Ponieważ koncepcją klastrów zajmuję się już kilka lat, to „tu i teraz” klastrów, z ministerialnej perspektywy, w Polsce wydaje mi się trochę przesadzone. Trudno się bowiem zgodzić z tym aby:
-
klastry w ogóle były jakąś formą działalności gospodarczej. Gdyby tak było to musiałoby istnieć jakieś prawne określenie form tej działalności.
-
Pojęcie „współpracy horyzontalnej” jest czymś wykombinowanym naprędce, aby w ogóle coś napisać coby wyglądało ładnie. Ta współpraca horyzontalna istniała od wieków i trudno, w obecnej sytuacji, wskazać na pojawienie się jakichś nowych atrybutów każących się dopatrywać powstania jakiejś nowej organizacyjnej wartości.
-
Być może ktoś widział jakieś czynniki „ułatwiające intensywne procesy interakcji i kooperacji”, ja nie. Moim skromnym zdaniem takie czynniki należałoby dopiero stworzyć.
Dalej z ministerialnej strony dowiaduję się, że następuje „..wzrost stopnia specjalizacji oraz rozwój rozbudowanych sieci produkcji składających się z wyspecjalizowanych poddostawców i kooperantów...” Bardzo bym sobie tego życzył, aby tak było. Tylko znów pojawia się pytanie, czy rzeczywiście klastering otwiera drogę do specjalizacji i budowy sieciowych struktur produkcyjnych. Moim zdaniem obecnie nie.
Aby odejść od definicyjnego bełkotu na temat klastrów (sam M. Porter podał sześć różniących się definicji), raczej rzadko używam tej nazwy, zamieniając ją na „związki gospodarcze o integracji produktowej”. Można rozwijać współprace horyzontalną, można ułatwiać procesy interakcji, ale jak z tego nie zrodzi się konkretny produkt, to jest to „czcza tylko umysłu zabawa”. Na razie na ten kontredans idzie sporo unijnej kasy więc wszyscy są zadowoleni.

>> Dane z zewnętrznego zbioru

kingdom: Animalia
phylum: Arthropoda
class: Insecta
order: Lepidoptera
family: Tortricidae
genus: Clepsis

Zniknie unijna kroplówka i o klastrach na stronie ministerstwa zapanuje kompletna cisza.
Otóż gdzie jest pies pogrzebany?
Nasze tradycyjne myślenie o przedsiębiorstwie jest myśleniem opartym na integracji kapitałowej. Integracja kapitałowa wypracowała struktury organizacyjne i cały system kompetencji. Każdy wie co to jest udział lub akcja, jaka jest rola rady nadzorczej i zarządu, co to jest dywidenda, co to znaczy ograniczona odpowiedzialność, i jakie są atrybuty zasady jednoosobowego kierownictwa. O związkach gospodarczych o integracji produktowej, tak naprawdę, wie w kraju parę osób.
Można założyć spółkę lub stowarzyszenie i nazwać ją klastrem. Tylko Panie Ministrze po co???? Po co wprowadzać do dyskursu gospodarczego nowe, z angielska brzmiące, słownictwo nie znając ani pomysłu na tę nową formę integracji ani jego istoty ani potencjalnych problemów prawnych.
Stworzenie warunków prawnych dla związków gospodarczych o integracji produktowej jest jednym z postulatów PBI. Patrz. Państwo i gospodarka – projekcja postulatów PBI Natomiast, szeroko rozumiany, system kompetencji trzeba dopiero zbudować.